Hi all.
Posting a new thread to discuss this as the original is getting a bit long now.
Last night our 3rd party data centre suffered a total power outage.
We have found out this morning that the owners of the data centre had contractors in doing some maintenance. They failed to notify us of this work.
During that work it appears that the contractors killed all power to the centre which was just like hitting the big red fire button in the centre. That action caused all power to all services to die including the generaters and ups. Failover couldnt work as the power to everything was killed. We believe that this was human error however we are awaiting a full report from our suppliers.
Having said that, not all services can be automatically failed over. DB's etc have to be failed over manually to ensure that data integrity is maintained. As we were unaware that this work was taking place we did not have any one on standby to react. Thankfully our incident management processes and call out system kicked in very effectively. We had engineers on site within about 20 mins and 97% of services were back up and running in around 4 hours.
We experienced intermittent timeouts with IMAP and webmail for a period but this was identified and resolved. This was due to the servers coming back on-line before the network to the other data centre. This meant that half of the servers failed to mount the storage correctly but the servers in the other data centre were working correctly.

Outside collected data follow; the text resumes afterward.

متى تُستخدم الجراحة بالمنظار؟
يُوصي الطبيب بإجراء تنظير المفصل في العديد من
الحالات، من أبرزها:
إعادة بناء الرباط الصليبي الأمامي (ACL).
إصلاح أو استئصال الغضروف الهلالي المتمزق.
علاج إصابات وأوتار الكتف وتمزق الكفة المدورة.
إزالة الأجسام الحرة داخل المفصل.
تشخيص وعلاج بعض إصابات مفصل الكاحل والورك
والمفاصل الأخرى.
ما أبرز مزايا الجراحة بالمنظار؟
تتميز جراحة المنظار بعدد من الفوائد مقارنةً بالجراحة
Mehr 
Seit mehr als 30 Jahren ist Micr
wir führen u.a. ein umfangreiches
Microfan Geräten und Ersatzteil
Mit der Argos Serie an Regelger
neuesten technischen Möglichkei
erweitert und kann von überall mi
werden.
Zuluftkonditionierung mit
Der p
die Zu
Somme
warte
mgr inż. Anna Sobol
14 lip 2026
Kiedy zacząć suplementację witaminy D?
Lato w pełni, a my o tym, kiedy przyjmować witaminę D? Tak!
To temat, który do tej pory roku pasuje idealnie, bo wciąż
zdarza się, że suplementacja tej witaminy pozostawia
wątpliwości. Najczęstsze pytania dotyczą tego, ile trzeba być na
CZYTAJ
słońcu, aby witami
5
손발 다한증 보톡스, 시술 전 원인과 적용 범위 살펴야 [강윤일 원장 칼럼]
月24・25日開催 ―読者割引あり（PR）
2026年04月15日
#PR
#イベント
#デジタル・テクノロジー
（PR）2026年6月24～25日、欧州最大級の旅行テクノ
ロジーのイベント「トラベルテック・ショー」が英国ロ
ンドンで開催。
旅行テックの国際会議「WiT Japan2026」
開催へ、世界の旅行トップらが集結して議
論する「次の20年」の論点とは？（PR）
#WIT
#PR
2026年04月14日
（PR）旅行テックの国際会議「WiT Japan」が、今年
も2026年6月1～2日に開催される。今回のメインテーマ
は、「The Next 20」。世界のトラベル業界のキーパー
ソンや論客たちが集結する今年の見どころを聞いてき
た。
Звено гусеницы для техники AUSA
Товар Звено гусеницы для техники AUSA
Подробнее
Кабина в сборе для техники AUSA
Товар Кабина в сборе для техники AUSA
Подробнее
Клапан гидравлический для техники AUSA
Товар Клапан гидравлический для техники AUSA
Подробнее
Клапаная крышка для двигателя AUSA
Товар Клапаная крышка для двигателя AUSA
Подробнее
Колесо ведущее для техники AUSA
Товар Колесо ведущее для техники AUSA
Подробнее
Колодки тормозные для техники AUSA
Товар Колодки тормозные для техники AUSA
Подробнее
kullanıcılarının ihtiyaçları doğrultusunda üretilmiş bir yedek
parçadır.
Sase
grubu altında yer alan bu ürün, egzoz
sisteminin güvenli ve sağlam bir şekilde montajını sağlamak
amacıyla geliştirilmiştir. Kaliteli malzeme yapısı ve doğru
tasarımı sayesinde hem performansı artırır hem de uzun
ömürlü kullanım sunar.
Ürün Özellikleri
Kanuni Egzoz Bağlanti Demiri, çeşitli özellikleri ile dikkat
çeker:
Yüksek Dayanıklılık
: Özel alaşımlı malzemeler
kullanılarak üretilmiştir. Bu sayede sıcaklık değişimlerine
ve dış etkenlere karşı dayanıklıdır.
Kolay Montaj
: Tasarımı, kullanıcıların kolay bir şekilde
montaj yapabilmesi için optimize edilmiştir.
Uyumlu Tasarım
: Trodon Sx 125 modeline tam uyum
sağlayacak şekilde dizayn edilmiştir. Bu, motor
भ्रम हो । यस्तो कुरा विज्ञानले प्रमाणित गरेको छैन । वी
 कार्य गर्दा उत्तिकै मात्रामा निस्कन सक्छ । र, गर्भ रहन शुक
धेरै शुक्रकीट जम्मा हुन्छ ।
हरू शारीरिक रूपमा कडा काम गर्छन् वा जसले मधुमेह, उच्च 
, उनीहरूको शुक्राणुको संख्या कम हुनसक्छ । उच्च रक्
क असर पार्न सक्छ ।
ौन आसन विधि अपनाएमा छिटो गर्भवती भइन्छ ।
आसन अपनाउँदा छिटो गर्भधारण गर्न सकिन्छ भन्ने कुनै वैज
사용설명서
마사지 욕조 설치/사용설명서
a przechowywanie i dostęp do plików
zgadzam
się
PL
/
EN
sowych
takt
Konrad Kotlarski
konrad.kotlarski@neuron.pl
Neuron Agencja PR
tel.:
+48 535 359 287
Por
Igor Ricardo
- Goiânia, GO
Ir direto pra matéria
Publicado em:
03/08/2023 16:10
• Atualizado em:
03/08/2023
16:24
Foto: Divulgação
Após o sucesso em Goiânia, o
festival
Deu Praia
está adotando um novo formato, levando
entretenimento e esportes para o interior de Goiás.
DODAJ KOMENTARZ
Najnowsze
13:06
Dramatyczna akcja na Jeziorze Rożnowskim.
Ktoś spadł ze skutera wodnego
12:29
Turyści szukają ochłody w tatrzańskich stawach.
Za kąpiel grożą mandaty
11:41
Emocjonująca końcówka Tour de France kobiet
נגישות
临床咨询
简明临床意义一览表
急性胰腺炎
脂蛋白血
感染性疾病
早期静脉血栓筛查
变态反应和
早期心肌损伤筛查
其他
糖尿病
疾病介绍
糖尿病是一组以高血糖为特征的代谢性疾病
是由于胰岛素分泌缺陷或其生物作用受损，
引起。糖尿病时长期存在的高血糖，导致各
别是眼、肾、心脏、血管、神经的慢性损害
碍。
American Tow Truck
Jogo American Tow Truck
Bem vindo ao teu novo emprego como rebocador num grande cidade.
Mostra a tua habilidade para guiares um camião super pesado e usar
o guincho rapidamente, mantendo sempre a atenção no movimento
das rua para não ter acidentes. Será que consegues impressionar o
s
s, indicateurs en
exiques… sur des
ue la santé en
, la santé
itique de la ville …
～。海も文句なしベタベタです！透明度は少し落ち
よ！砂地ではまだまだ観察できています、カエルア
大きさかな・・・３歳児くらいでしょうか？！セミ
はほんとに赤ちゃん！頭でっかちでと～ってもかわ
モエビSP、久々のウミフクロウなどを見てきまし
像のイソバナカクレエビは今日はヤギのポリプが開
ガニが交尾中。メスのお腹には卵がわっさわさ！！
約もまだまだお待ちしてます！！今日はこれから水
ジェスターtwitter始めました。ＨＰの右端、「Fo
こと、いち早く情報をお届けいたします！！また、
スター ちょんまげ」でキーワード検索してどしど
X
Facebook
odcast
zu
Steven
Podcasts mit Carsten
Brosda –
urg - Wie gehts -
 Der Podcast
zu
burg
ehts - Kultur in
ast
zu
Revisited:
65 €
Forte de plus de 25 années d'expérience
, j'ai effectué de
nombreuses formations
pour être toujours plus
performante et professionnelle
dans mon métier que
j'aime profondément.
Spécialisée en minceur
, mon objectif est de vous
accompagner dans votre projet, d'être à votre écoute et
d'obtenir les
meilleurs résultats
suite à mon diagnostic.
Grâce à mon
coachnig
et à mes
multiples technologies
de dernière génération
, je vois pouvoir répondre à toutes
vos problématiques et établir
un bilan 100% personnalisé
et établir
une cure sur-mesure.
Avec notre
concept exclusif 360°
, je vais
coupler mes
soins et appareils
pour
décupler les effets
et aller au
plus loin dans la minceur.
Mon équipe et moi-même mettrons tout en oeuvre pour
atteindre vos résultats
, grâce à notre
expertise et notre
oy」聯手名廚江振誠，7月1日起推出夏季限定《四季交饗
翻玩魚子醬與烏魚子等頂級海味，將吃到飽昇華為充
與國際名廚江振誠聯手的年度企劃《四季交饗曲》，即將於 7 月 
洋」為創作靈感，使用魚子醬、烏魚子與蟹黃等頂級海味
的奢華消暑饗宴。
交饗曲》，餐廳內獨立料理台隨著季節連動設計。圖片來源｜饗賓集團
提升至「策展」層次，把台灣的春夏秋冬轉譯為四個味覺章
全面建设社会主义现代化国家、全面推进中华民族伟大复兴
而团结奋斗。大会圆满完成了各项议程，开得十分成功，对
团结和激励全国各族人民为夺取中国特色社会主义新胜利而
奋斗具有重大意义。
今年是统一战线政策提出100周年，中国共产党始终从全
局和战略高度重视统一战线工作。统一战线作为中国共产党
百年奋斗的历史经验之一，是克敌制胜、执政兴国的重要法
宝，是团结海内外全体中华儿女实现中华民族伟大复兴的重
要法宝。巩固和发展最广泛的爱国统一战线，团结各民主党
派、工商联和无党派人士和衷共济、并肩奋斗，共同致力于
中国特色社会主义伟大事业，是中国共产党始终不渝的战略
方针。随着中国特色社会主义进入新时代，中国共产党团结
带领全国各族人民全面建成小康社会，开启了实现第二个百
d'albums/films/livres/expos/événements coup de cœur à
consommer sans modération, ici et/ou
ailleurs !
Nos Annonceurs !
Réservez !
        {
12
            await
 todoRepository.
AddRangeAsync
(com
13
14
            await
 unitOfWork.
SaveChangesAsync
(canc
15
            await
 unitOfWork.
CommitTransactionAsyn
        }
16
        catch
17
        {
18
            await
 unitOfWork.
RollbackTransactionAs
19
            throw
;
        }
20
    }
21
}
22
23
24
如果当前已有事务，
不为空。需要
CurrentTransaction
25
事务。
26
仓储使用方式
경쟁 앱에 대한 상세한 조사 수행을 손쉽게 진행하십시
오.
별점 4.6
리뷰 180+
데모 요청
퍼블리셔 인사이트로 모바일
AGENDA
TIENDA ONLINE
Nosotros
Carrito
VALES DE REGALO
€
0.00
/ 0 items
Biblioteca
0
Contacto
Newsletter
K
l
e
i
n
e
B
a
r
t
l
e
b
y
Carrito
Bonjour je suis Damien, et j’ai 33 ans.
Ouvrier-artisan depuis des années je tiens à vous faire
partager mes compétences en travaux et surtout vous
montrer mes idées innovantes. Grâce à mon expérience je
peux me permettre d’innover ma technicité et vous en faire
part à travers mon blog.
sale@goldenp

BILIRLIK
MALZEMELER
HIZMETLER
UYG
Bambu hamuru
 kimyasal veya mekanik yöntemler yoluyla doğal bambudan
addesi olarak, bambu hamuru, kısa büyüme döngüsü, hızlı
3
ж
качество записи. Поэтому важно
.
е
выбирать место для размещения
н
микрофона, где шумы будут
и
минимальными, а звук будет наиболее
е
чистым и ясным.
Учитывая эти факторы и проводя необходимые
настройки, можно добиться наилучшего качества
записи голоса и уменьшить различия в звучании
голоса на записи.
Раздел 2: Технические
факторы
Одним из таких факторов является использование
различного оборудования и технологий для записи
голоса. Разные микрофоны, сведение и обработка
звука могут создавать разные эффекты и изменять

I'll reiterate that this was a catastrophic failure which we believe was caused by human error. All the resiliency in the world could not have prevented this situation. However the swiftness of our reaction ensured that this was resolved in super quick time.
We currently have a case open with our suppliers pursuing this issue. We will not be able to report fully on their findings due to the nature of our contract with them but we will share as much information as we possibly can.
Where we did fall down on this one was the lack of call out for the Comms team and the fact that due to this we failed to communicate effectively. We could have used the UserGroup site and TBB to post information, but as we were all blissfully unaware that this had happned until I got in at 0800 this morning we failed to communicate effectively. I am dealing with that aspect internally this morning.
I'll post with updates as soon as I get them.